Length: 11.5 km (7 miles), terrain flat
Note: I forgot to take my cell phone on this trip, so I had to run with my laptop to take the pictures!
Stockholm running routes:
Stockholm 5 Islands route
Stockholm Djurgarden island park route
Kungsholmen Island loop route
For other running routes, see Route List
NOTE: see the Destinations Tips page for tips about spending your free time in this great town!
Djurgarden is Stockholm's green paradise for runners, bicyclists and hikers. It's an island 3 kilometers long (2 miles) and 1 km wide, with a flowing mixture of open fields, woods, endless fjord waterfront and countless old homes and museums. And it's easily reached by foot from the downtown. Djurgarden means "game preserve" and was once the royal hunting grounds.

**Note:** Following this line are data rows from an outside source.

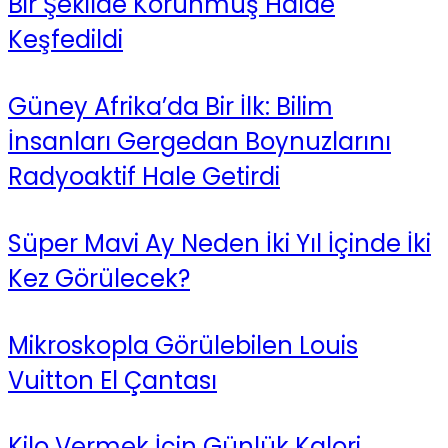
Bir Şekilde Korunmuş Halde
Keşfedildi
Güney Afrika’da Bir İlk: Bilim
İnsanları Gergedan Boynuzlarını
Radyoaktif Hale Getirdi
Süper Mavi Ay Neden İki Yıl İçinde İki
Kez Görülecek?
Mikroskopla Görülebilen Louis
Vuitton El Çantası
Kilo Vermek İçin Günlük Kalori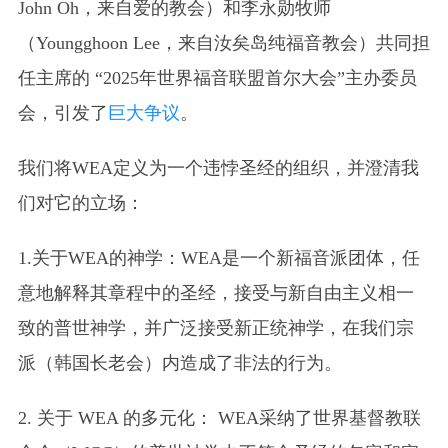
John Oh，来自爱的教会）和李永勋牧师
（Youngghoon Lee，来自汝矣岛纯福音教会）共同担
任主席的 “2025年世界福音联盟首尔大会”主办委员
会，引发了
巨大争议
。
我们将WEA定义为一个违悖圣经的组织，并澄清我
们对它的立场：
1.关于WEA的神学：WEA是一个新福音派团体，任
意地解释其章程中的圣经，接受与新自由主义相一
致的普世神学，并广泛接受新正统神学，在我们宗
派（韩国长老会）内造成了非法的行为。
2. 关于 WEA 的多元化： WEA采纳了世界基督教联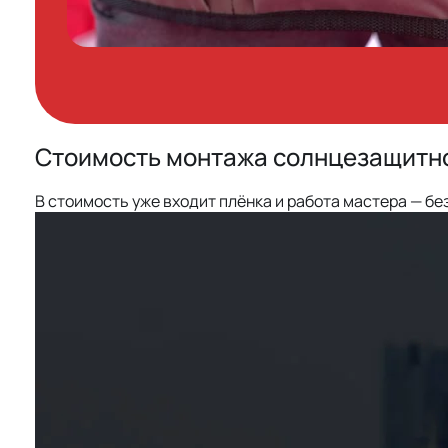
Стоимость монтажа солнцезащитно
В стоимость уже входит плёнка и работа мастера — без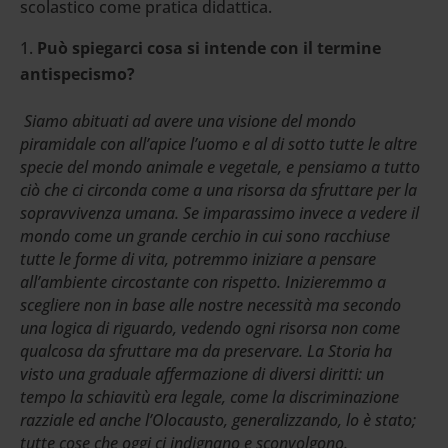
scolastico come pratica didattica.
Può spiegarci cosa si intende con il termine
antispecismo?
Siamo abituati ad avere una visione del mondo
piramidale con all’apice l’uomo e al di sotto tutte le altre
specie del mondo animale e vegetale, e pensiamo a tutto
ciò che ci circonda come a una risorsa da sfruttare per la
sopravvivenza umana. Se imparassimo invece a vedere il
mondo come un grande cerchio in cui sono racchiuse
tutte le forme di vita, potremmo iniziare a pensare
all’ambiente circostante con rispetto. Inizieremmo a
scegliere non in base alle nostre necessità ma secondo
una logica di riguardo, vedendo ogni risorsa non come
qualcosa da sfruttare ma da preservare. La Storia ha
visto una graduale affermazione di diversi diritti: un
tempo la schiavitù era legale, come la discriminazione
razziale ed anche l’Olocausto, generalizzando, lo è stato;
tutte cose che oggi ci indignano e sconvolgono.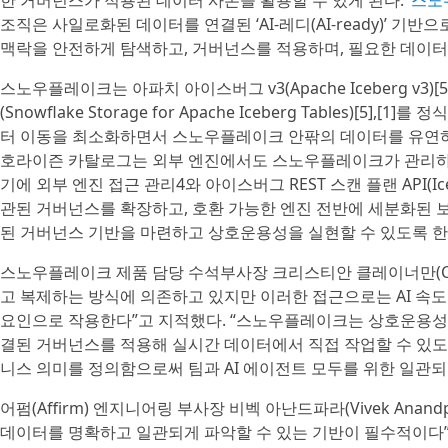
한 거버넌스가 적용된 데이터 사본을 활용할 수 있게 된다. ‘
스노
조직은 사일로화된 데이터를 연결된 ‘AI-레디(AI-ready)’ 기
맥락을 안전하게 탐색하고, 거버넌스를 적용하며, 필요한 데이터에
스노우플레이크는 아파치 아이스버그 v3(Apache Iceberg v
(Snowflake Storage for Apache Iceberg Tables)
터 이동을 최소화하면서 스노우플레이크 안팎의 데이터를 유연하게 활용할
호라이즌 카탈로그는 외부 엔진에서도 스노우플레이크가 관리하는 
기에 외부 엔진 접근 관리4와 아이스버그 REST 스캔 플랜 API(Icebe
관된 거버넌스를 확장하고, 호환 가능한 엔진 전반에 세분화된 보
된 거버넌스 기반을 마련하고 상호운용성을 실현할 수 있도록 한
스노우플레이크 제품 담당 수석부사장 크리스티안 클레이너만(Chris
고 복제하는 방식에 의존하고 있지만 이러한 접근으로는 AI 속도
요인으로 작용한다”고 지적했다. “스노우플레이크는 상호운용성
결된 거버넌스를 적용해 실시간 데이터에서 직접 작업할 수 있도
니스 의미를 정의함으로써 팀과 AI 에이전트 모두를 위한 일관되
어펌(Affirm) 엔지니어링 부사장 비벡 아난드파라(Vivek An
데이터를 명확하고 일관되게 파악할 수 있는 기반이 필수적이다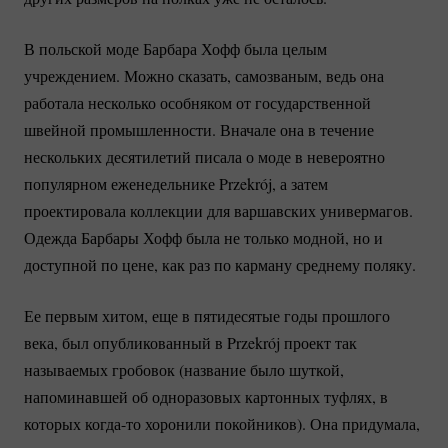
В польской моде Барбара Хофф была целым
учреждением. Можно сказать, самозваным, ведь она
работала несколько особняком от государственной
швейной промышленности. Вначале она в течение
нескольких десятилетий писала о моде в невероятно
популярном еженедельнике Przekrój, а затем
проектировала коллекции для варшавских универмагов.
Одежда Барбары Хофф была не только модной, но и
доступной по цене, как раз по карману среднему поляку.
Ее первым хитом, еще в пятидесятые годы прошлого
века, был опубликованный в Przekrój проект так
называемых гробовок (название было шуткой,
напоминавшей об одноразовых картонных туфлях, в
которых
когда-то
хоронили покойников). Она придумала,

Let's start at Nybroplan square, on the eastern side of downtown, easily reached using buses or the number 7 tram. The amazing Dramatic Theater, with its golden ornaments, dominates the east side of the square. Turn towards the docks along the south end of the square to start the run.
|Theater at Nybroplan|
|Djurgarden houses in winter|
NOTE: An alternative route, which avoids all traffic on Djurgarden island, is to run through the blue gates on the left side of the bridge and follow the path along the water (canal) down to the second or third bridge back to the north side again.
|View towards Vasa Museum from Skeppsholmen island|
Run straight along the street, Djurgardsvägen, past the museums. The Vasa Museum houses one of the most unfortunate ships in history. The Vasa was built to be Sweden's biggest warship in 1628, but it capsized and sank on its maiden voyage as soon it sailed out into the harbor. You can look in the museum windows at the impressive well-preserved remains, if you want to take a little detour.
Across the street you'll soon see the cool Biological Museum building, built in Viking style, like a giant wooden longhouse.
Keep running south on the road. The Skansen museum-village occupies the low hill to your left, with buildings brought here from all over Sweden. There are a few old-fashioned restaurants and cafés lining the street, too. This is what amusement areas looked like a hundred years ago.
After a few hundred meters, you'll pass the Gröna Lund amusement park on your left, but keep following the tram tracks. The tracks finally end by looping around a little hill with the Italian embassy on it, at the southern waterfront. From now on, there is no more car traffic.
|Along the Djurgarden waterfront|
NOTE: This beginning part of the waterfront belongs to the Waldemarsudde museum, and is open to public access from 8 a.m. to 9 p.m. If the gates are closed, then take the path marked Prinz Eugens Väg, which skirts the museum on the left, and hits the water at the next marina.
The gravel path at the water's edge now follows the waterfront for about 1.5 kilometers, until you hit the southeast corner of the Djurgarden island, after passing lots of old wooden houses, big villas, art museums and marinas.
|View from Radmansbaken over the frozen fjord|
Keep running northwards for just half a kilometer and cross the canal that separates it from the mainland at the little arched pedestrian bridge.